Admito mi carencia de respuesta para algunas de las más importantes preguntas que muchas veces me formulo. Por ejemplo, ¿por qué escribo una columna diaria? ¿Por dinero? No lo creo. Lo que me pagan no me resuelve ningún problema. ¿Entonces, por qué lo hago? ¿Acaso en la búsqueda de fama o reconocimiento? Descartado. Detesto la primera y dudo que obtenga lo segundo por esa vía. ¿Por vanidad? Aún no sufro de ese mal. ¿Para probarme a mí mismo? No necesito hacerlo. Me basta con mi familia. ¿Para estar en el centro de la energía que mueve a esta sociedad? ¡Imposible! Daría cualquier cosa para estar lejos de ella.
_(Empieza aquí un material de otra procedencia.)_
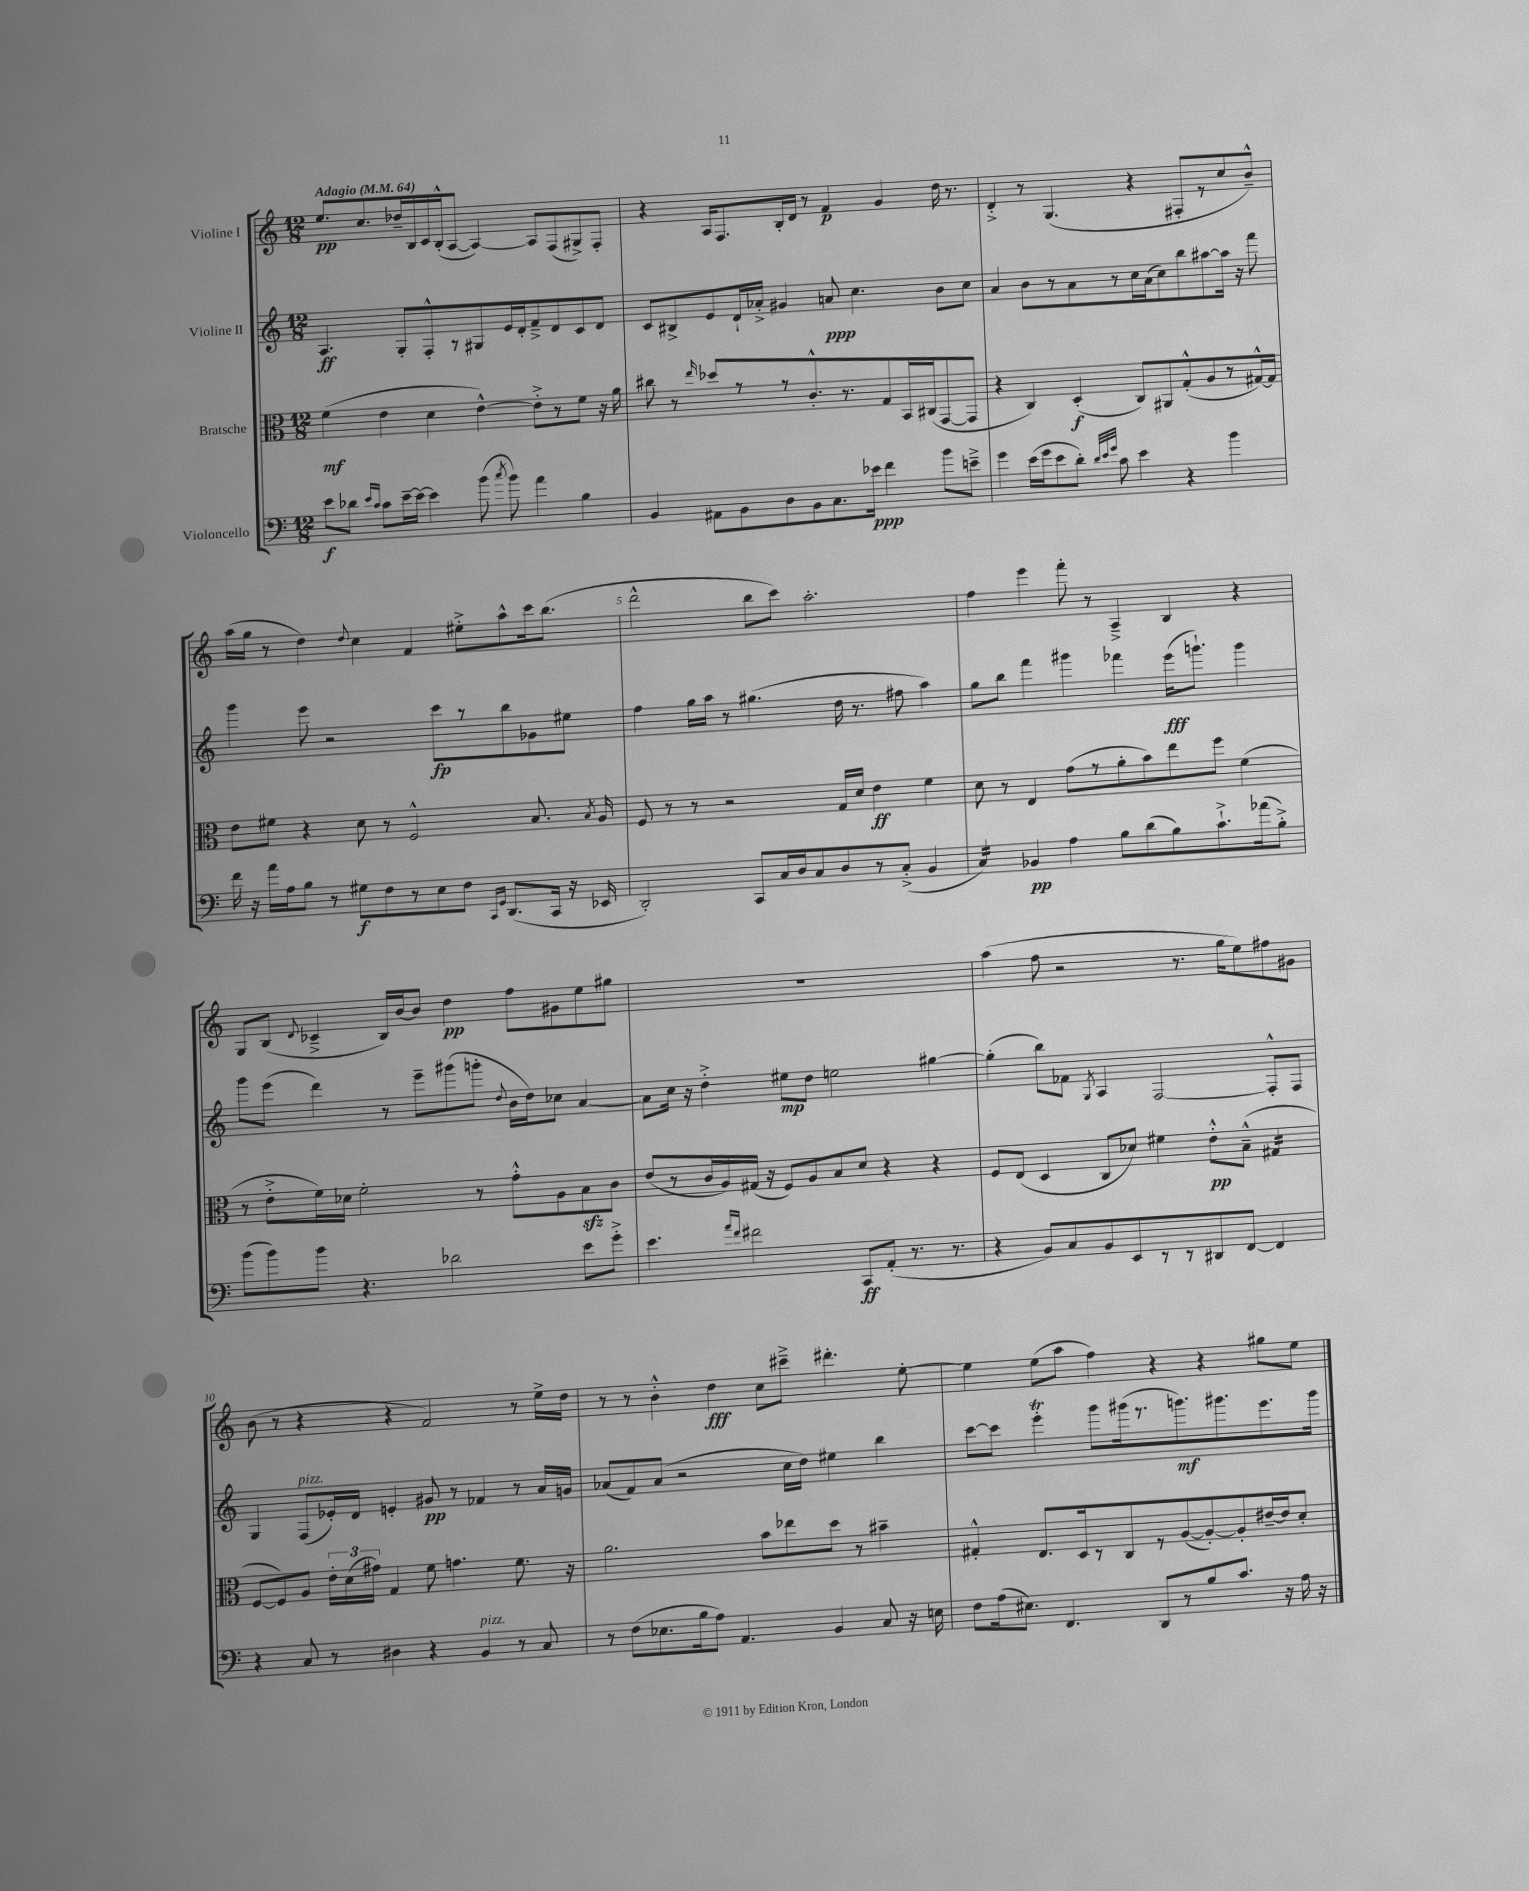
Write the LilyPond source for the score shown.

<<
\new StaffGroup <<
\new Staff = "s0" \with { instrumentName = "Violine I" } {
    \clef treble \key c \major \numericTimeSignature \time 12/8 \tempo "Adagio" 4 = 64
    \autoBeamOff e''8.[\pp c''8. des''16-- b16 c'16 b16-.-^( a8]~ a4~) a8[ f8( gis8->) f8]-. |
    r4 a16[ f8. b16-. d'16] r8 f'4\p g'4 d''16 r8. |
    d'4-.-> r8 g4.( r4 fis8[-. r8 c''8 b'8]---^) |
    a''16[( g''16] r8 d''4) \appoggiatura { d''8 } c''4 f'4 eis''8[-.-> a''8-^ c'''16 b''8.]( |
    d'''2-^ b''8[ c'''8]) a''2.-. |
    f''4 e'''4 f'''8-. r8 a4---> b4 r4 |
    g8[ b8]( \appoggiatura { d'8 } ces'4---> b16[) b'16~ b'8] d''4\pp f''8[ gis'8 e''8 gis''8] |
    R1. |
    a''4( f''8 r2 r8. g''16[ e''8) fis''8 gis'8] |
    b'8( r8 r4 r4 f'2) r8 e''16[-> d''16] |
    r8 r8 b'4-.-^ d''4\fff c''8[ cis'''8]---> dis'''4.-. e''8~-. |
    e''4 e''8[( a''8] f''4) r4 r4 gis''8[ e''8] \bar "|." |
}
\new Staff = "s1" \with { instrumentName = "Violine II" } {
    \clef treble \key c \major \numericTimeSignature \time 12/8
    \autoBeamOff a4.\ff g8[-. f8-.-^ r8 gis8 e'16 d'16-. f'8---> d'8 c'8 d'8] |
    c'8[ bis8-> e'8 d'16-! aes'16]-.-> gis'4 a'8\ppp c''4. b'8[ c''8] |
    a'4 b'8[ r8 a'8 r8 c''16 a'16( c''8) b''8 ais''8~ ais''16] r16 f'''8 |
    g'''4 e'''8 r2 c'''8[\fp r8 b''8 ges'8 eis''8] |
    f''4 g''16[ a''16] r8 gis''4.( d''16 r8. fis''8 a''4) |
    g''8[ b''8] f'''4 gis'''4 fes'''4 e'''16[\fff( g'''8.]-!) g'''4 |
    g'''8[ e'''8]( d'''4) r8 e'''8[-- gis'''8( g'''8]-. \appoggiatura { d''8 } b'16[ d''16) ces''8] a'4~ |
    a'8[ c''16] r16 d''4-.-> eis''8[\mp d''8] e''2 gis''4~ |
    gis''4-.( b''8[) fes'8] \acciaccatura { g8 } a4 f2~ f8[-.-^ f8] |
    g4 f8[^\markup { \italic "pizz." }( ees'16-.) d'16] e'4-. gis'8\pp r8 fes'4 r8 a'16[ g'16] |
    aes'8[( f'8) aes'8]( r2 c''16[ d''16]) eis''4 b''4 |
    c'''8[~ c'''8] e'''4-.\trill g'''8[ gis'''16( r8. g'''8.\mf) gis'''8. e'''8. gis'''16] \bar "|." |
}
\new Staff = "s2" \with { instrumentName = "Bratsche" } {
    \clef alto \key c \major \numericTimeSignature \time 12/8
    \autoBeamOff f'4\mf( e'4 d'4 e'4~-^) e'8[-.-> r8 f'8] r16 a'16 |
    cis''8 r8 \grace { e''16 } des''8[ r8 r8 c'8.-.-^ r8. g8 b,16 cis16( g,8~ g,8] |
    r4 c4) d4-.\f( c8[) ais,8 g8-.-^( a8 r8 gis16~-^) gis16] |
    e'8[ fis'8] r4 d'8 r8 f2-^ b8. \acciaccatura { b8 } a16 |
    f8 r8 r8 r2 g16[ d'16] e'4\ff f'4 |
    d'8 r8 e4 g'8[( r8 a'8-. b'8) e''8 f''8] f'4( |
    r8 e'8[-.-> f'16) des'16] f'2-. r8 g'8[-.-^ a8 b8\sfz c'8] |
    e'8[( r8 c'16 a16) gis16]( r16 f8[) a8 b8 d'8] r4 r4 |
    f8[ e8]( d4 c8[ des'8]) fis'4 e'8[-.-^\pp b8]---^( gis4:16 |
    f8[~ f8) a8] \tuplet 3/2 { e'16[-. d'16( gis'16]) } g4 f'8 g'4. f'8. r16 |
    a'2. b'8[ ees''8 d''8] r8 bis'4-- |
    gis4-.-^ e8.[ d16 r8 c8 r8 a8~( a8~-.) a8-. eis'16~-- eis'16 d'8]-. \bar "|." |
}
\new Staff = "s3" \with { instrumentName = "Violoncello" } {
    \clef bass \key c \major \numericTimeSignature \time 12/8
    \autoBeamOff e'8[\f des'8] \grace { e'16[ c'16] } c'8[ e'16~-- e'16]~ e'4 b'8( \acciaccatura { c''8 } b'8) a'4 b4 |
    b,4 ais,8[ b,8 d8 b,8 c8. ees'16]\ppp f'4 b'8[ e'8]---> |
    g'4 e'16[( g'16 e'8 d'8]-.) \grace { d'32[ e'32 g'32] } c'8 e'4 r4 b'4 |
    f'16 r16 a'16[ a16 b8] r8 gis8[\f f8 r8 e8 f8] \grace { c,16[ g,16] } d,8.[( c,16] r16 ees,16 |
    d,2-.) c,8[ c16 d16 c8 d8 r8 c8]-.->( b,4 |
    c4:16) bes,4\pp a4 b8[ d'8( b8) c'8.-!-> aes'16( b8]-.->) |
    b'8[( b'8) b'8] r4. des'2 e'8[ g'8]-.-> |
    e'4. \grace { a'16[ f'16] } fis'2 c,8[\ff a,8]-.( r8. r8. |
    r4 b,8[) c8 b,8 e,8 r8 r8 dis,8 f,8]~ f,4 |
    r4 c8 r8 dis4 r4 b,4^\markup { \italic "pizz." } r8 c8 |
    r8 f8[( ees8. b16 a8]) a,4. b,4 c8 r16 e16 |
    f8[ a16( eis8.]) f,4. d,8[ r8 b8 c'8.] r16 a16 r16 \bar "|." |
}
>>
>>
\layout { \context { \Score \override BarNumber.break-visibility = ##(#f #t #t) barNumberVisibility = #(every-nth-bar-number-visible 5) } }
Pero debe haber una razón, sin duda. Tal vez tan poderosa que sea incapaz de comprenderla. Pasa a menudo en un mundo atormentado, donde las personas viven angustiadas por el duro quehacer diario, asfixiadas muchas de ellas en obscena abundancia extrema a veces aniquiladora del espíritu, y otras, en número mayor, atrapadas en una terrible escasez desconsoladora.

Cuando comencé a escribir esta columna diaria en 1978 restándole tiempo a mis obligaciones como ejecutivo del periódico, me ilusionaba la idea de contribuir a la solución de problemas nacionales o por lo menos a despejar de brumas el camino por el cual transitan muchos lectores. Me costó tiempo y millones de palabras para convencerme de cuán tonta era esa idea. Me di cuenta años después que a lo sumo uno se gana algunas simpatías y, por supuesto, la animosidad de gente fanática incapaz de admitir opiniones distintas a las suyas.

¿Significa que escogí un oficio equivocado? Ni pensarlo, pues haría igual si tuviera otra oportunidad. ¿Entonces, a qué viene todo esto? ¿Por qué seguir insistiendo? Realmente no lo entiendo, aunque de pronto, sin proponérmelo, lleno el breve espacio reservado para otra entrega que tal vez muy pocos leerán.